C'était absurde. Ce dépôt étant connu de la sœur de notre homme, elle l'eût nécessairement réclamé. Il fallait donc au contraire, ainsi que nous avons fait, le mentionner, ce dépôt, afin que si par hasard l'on avait des doutes sur la réalité du suicide, tu fusses la dernière personne soupçonnée. Comment supposer que, tuant un homme pour t'emparer d'une somme qu'il t'avait confiée, tu serais assez sot pour parler de ce dépôt dans la fausse lettre que tu lui attribuerais? Aussi qu'est-il arrivé? On a cru au suicide. Grâce à ta réputation de probité, tu as pu nier le dépôt, et on a cru que le frère s'était tué après avoir dissipé la fortune de sa sœur.

—Mais qu'importe tout cela aujourd'hui? le crime est découvert.

—Et grâce à qui? Était-ce ma faute si ma lettre était une arme à deux tranchants? Pourquoi as-tu été assez faible, assez niais pour livrer cette arme terrible... à cette infernale Cecily?

—Tais-toi... ne prononce pas ce nom! s'écria Jacques Ferrand avec une expression effrayante.

—Soit... je ne veux pas te rendre épileptique... tu vois bien qu'en ne comptant que sur la justice ordinaire... nos précautions mutuelles étaient suffisantes... Mais la justice extraordinaire de celui qui nous tient en son pouvoir redoutable procède autrement...

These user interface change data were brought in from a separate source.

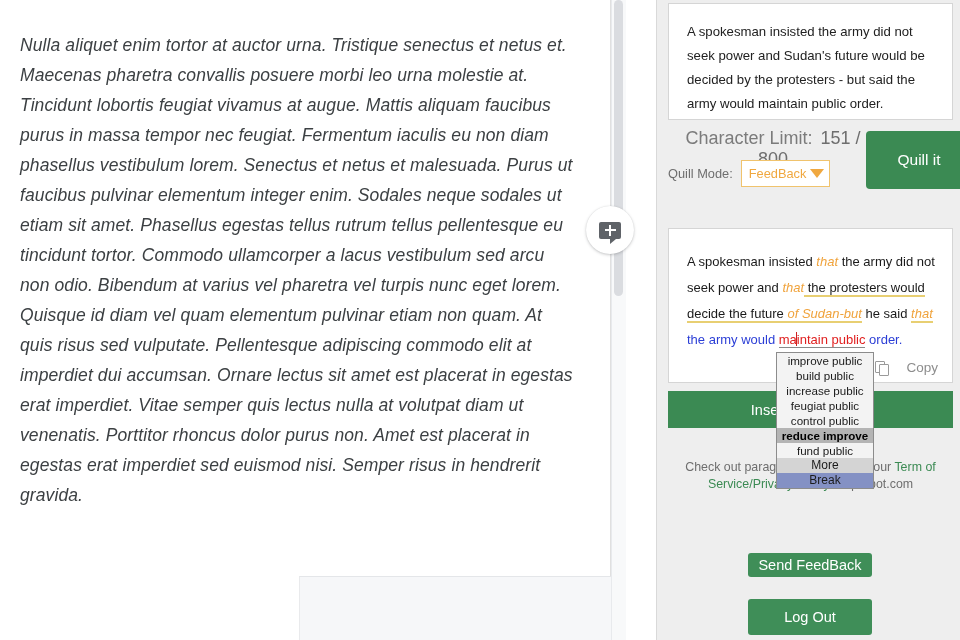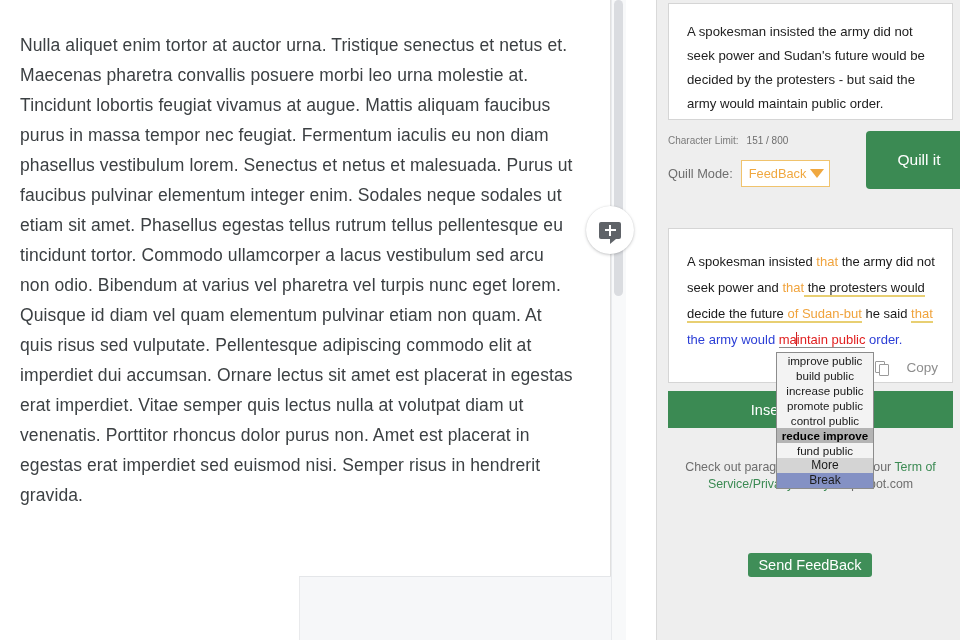--- a/index.html
+++ b/index.html
@@ -33,6 +33,7 @@
     font-family: "Liberation Sans", sans-serif;
     letter-spacing: 0.1px;
     text-align: left;
+    font-style: italic;
   }
   #doc-bottom-panel {
     position: absolute;

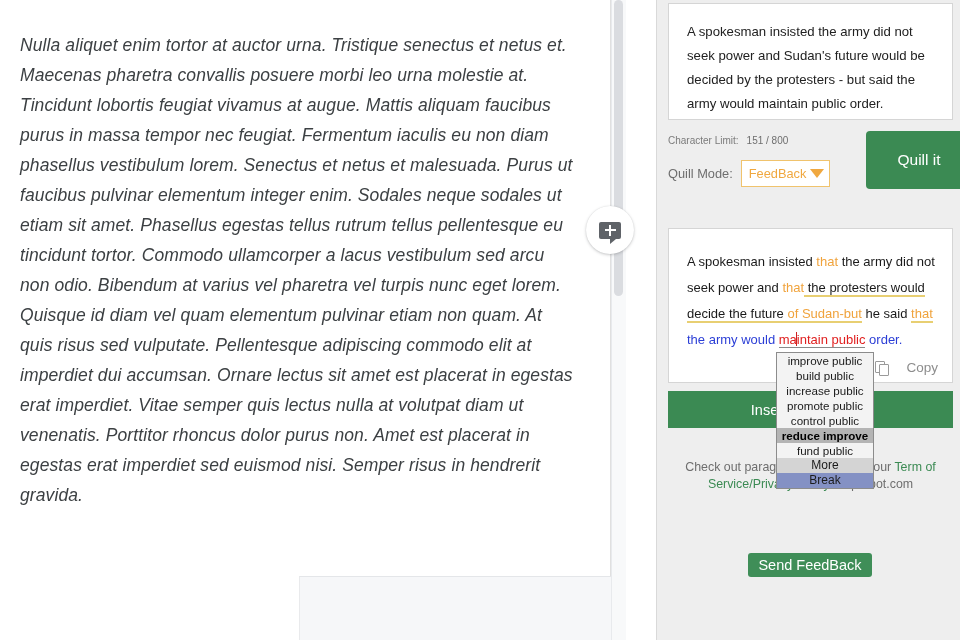--- a/index.html
+++ b/index.html
@@ -147,9 +147,10 @@
   
   #char-limit-row {
     position: absolute;
-    left: 11px; top: 135px;
+    left: 11px; top: 128px;
     width: 210px;
-    font-size: 10px;
+    text-align: center;
+    font-size: 18px;
     color: #7b7b7b;
   }
   #char-limit-row .value { margin-left: 8px; color: #6e6e6e; }

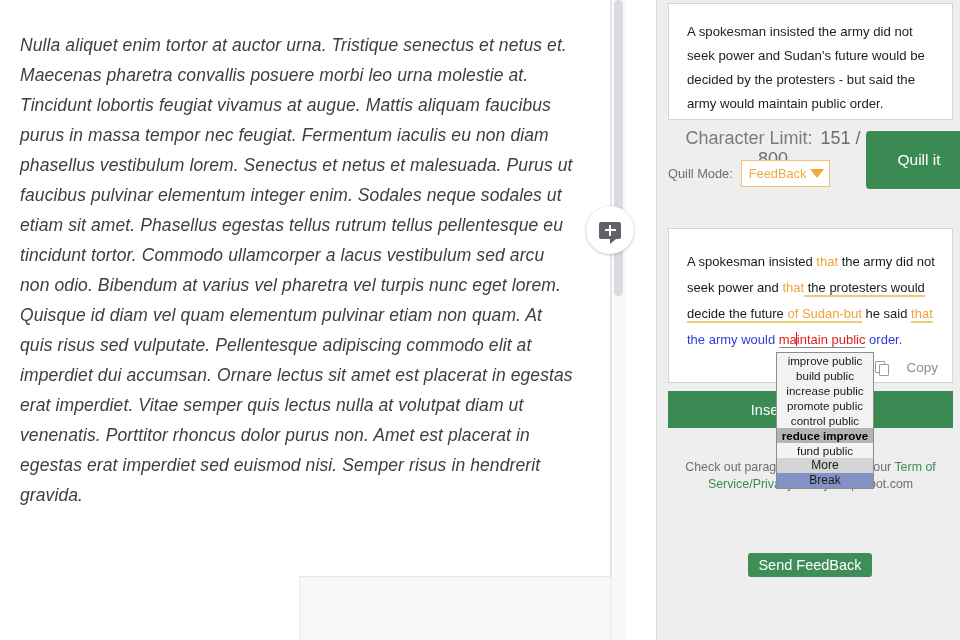--- a/index.html
+++ b/index.html
@@ -211,7 +211,7 @@
     color: #1a1a1a;
     font-family: "Liberation Sans", sans-serif;
   }
-  .w-orange { color: #f0a33c; }
+  .w-orange { color: #f0a33c; font-style: italic; }
   .w-blue   { color: #2b3ed6; }
   .w-red    { color: #e02020; margin-top: 28px; }
   .u-yellow { border-bottom: 2px solid #e8cf72; }

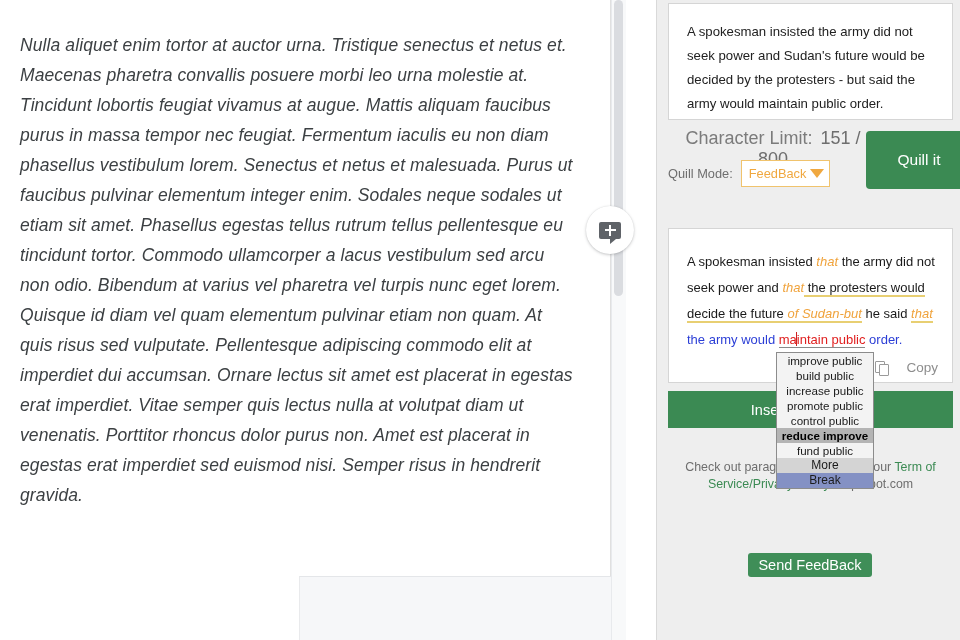--- a/index.html
+++ b/index.html
@@ -402,7 +402,7 @@
       <div class="item">improve public</div>
       <div class="item">build public</div>
       <div class="item">increase public</div>
-      <div class="item">promote public</div>
+      <div class="item">feugiat public</div>
       <div class="item">control public</div>
       <div class="item selected">reduce improve</div>
       <div class="item">fund public</div>

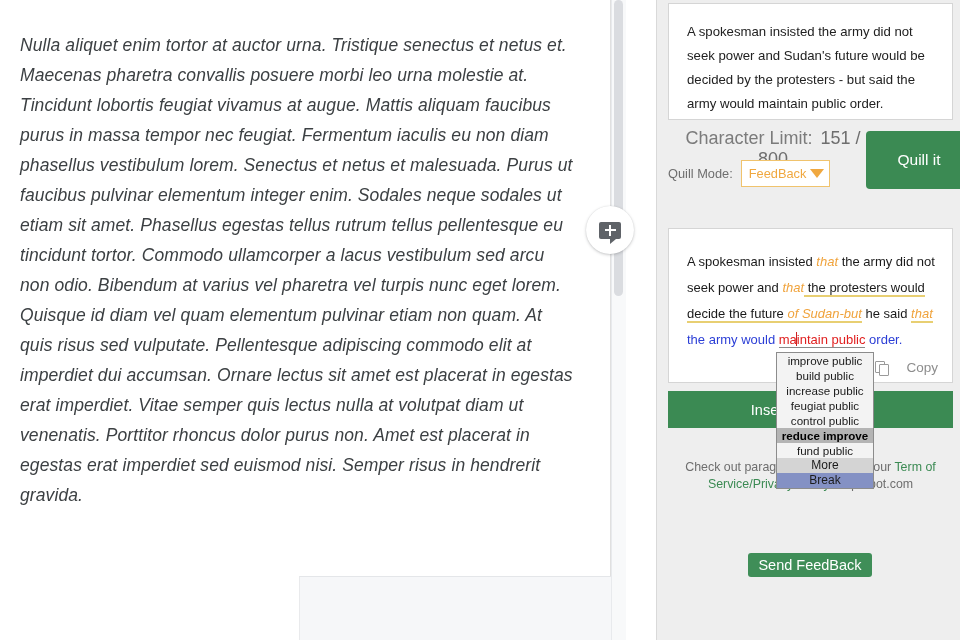--- a/index.html
+++ b/index.html
@@ -394,6 +394,7 @@
     </div>
 
     <button id="send-feedback-btn">Send FeedBack</button>
+    <button id="log-out-btn">Log Out</button>
   </div>
 
   <button id="quill-it-btn">Quill it</button>

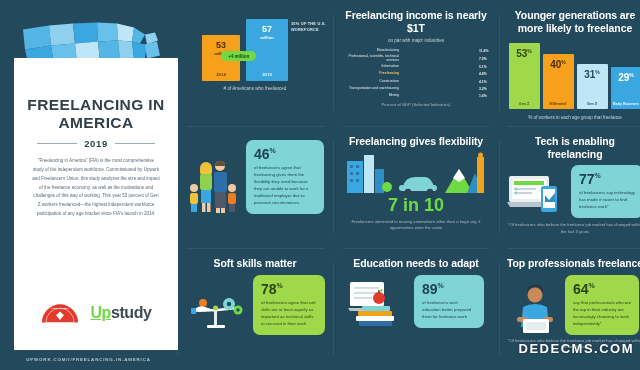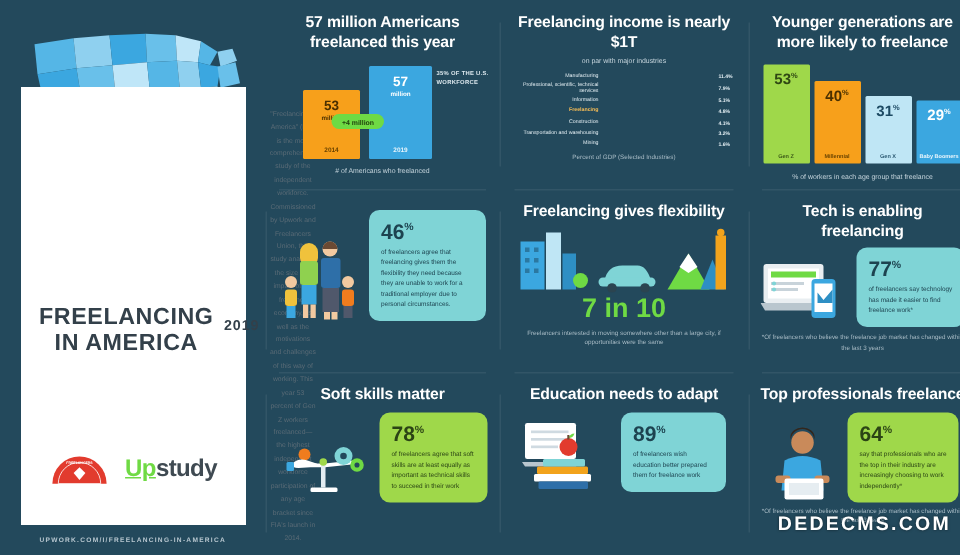--- a/index.html
+++ b/index.html
@@ -161,7 +161,6 @@
   <div class="grid">
 
     <div class="panel">
-      <div class="ptitle">57 million Americans freelanced this year</div>
       <div class="colchart">
         <div class="colbar" style="left:12px;width:38px;height:46px;background:#f7a01b;">
           <div class="v" style="color:#4a3000;">53<small>million</small></div>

—Oh! je ne le sais que trop.

—Il croit, lui, que couper la tête aux criminels ne répare pas suffisamment le mal qu'ils ont fait... Avec les preuves qu'il a en mains, il nous livrait tous deux aux tribunaux. Qu'en résultait-il? Deux cadavres tout au plus bons à engraisser l'herbe du cimetière!

—Oh! oui, ce sont des larmes, des angoisses, des tortures, qu'il lui faut à ce prince, à ce démon. Mais, je ne le connais pas, moi; mais je ne lui ai jamais fait de mal. Pourquoi s'acharne-t-il ainsi sur moi?

—D'abord il prétend se ressentir du bien et du mal qu'on fait aux autres hommes, qu'il appelle naïvement ses frères; et puis il connaît lui, ceux à qui tu as fait du mal, et il te punit à sa manière.

—Mais de quel droit?

—Voyons, Jacques, entre nous, ne parlons pas de droit: il avait le pouvoir de te faire judiciairement couper la tête. Qu'en serait-il résulté? Tes deux seuls parents sont morts, l'État profitait de ta fortune au détriment de ceux que tu avais dépouillés. Au contraire, en mettant ta vie au prix de ta fortune, Morel le lapidaire, le père de Louise, que tu as déshonorée, se trouve, lui et sa famille, désormais à l'abri du besoin. Mme de Fermont, la sœur de M. de Renneville prétendu suicidé, retrouve ses cent mille écus; Germain, que tu avais faussement accusé de vol, est réhabilité et mis en possession d'une place honorable et assurée, à la tête de la Banque des travailleurs sans ouvrage, qu'on te force de fonder pour réparer et expier les outrages que tu as commis contre la société. Entre scélérats on peut s'avouer cela; mais franchement, au point de vue de celui qui nous tient entre ses serres, la société n'aurait rien gagné à ta mort, elle gagne beaucoup à ta vie.

—Et c'est cela qui cause ma rage... et ce n'est pas là ma seule torture!...

—Le prince le sait bien. Maintenant que va-t-il décider de nous? Je l'ignore. Il nous a promis la vie sauve si nous exécutions aveuglément ses ordres, il tiendra sa promesse. Mais s'il ne croit pas nos crimes suffisamment expiés, il saura bien faire que la mort soit mille fois préférable à la vie qu'il nous laisse. Tu ne le connais pas. Quand il se croit autorisé à être inexorable, il n'est pas de bourreau plus féroce. Il faut qu'il ait le diable à ses ordres pour avoir découvert ce que j'étais allé faire en Normandie. Du reste, il a plus d'un démon à son service, car cette Cecily, que la foudre écrase!...

—Encore une fois, tais-toi, pas ce nom, pas ce nom!

—Si, si, que la foudre écrase celle qui porte ce nom! c'est elle qui a tout perdu. Notre tête serait en sûreté sur nos épaules sans ton imbécile amour pour cette créature.

Au lieu de s'emporter, Jacques Ferrand répondit avec un profond abattement:

—La connais-tu, cette femme? Dis? l'as-tu jamais vue?

—Jamais. On la dit belle, je le sais.

—Belle! répondit le notaire en haussant les épaules.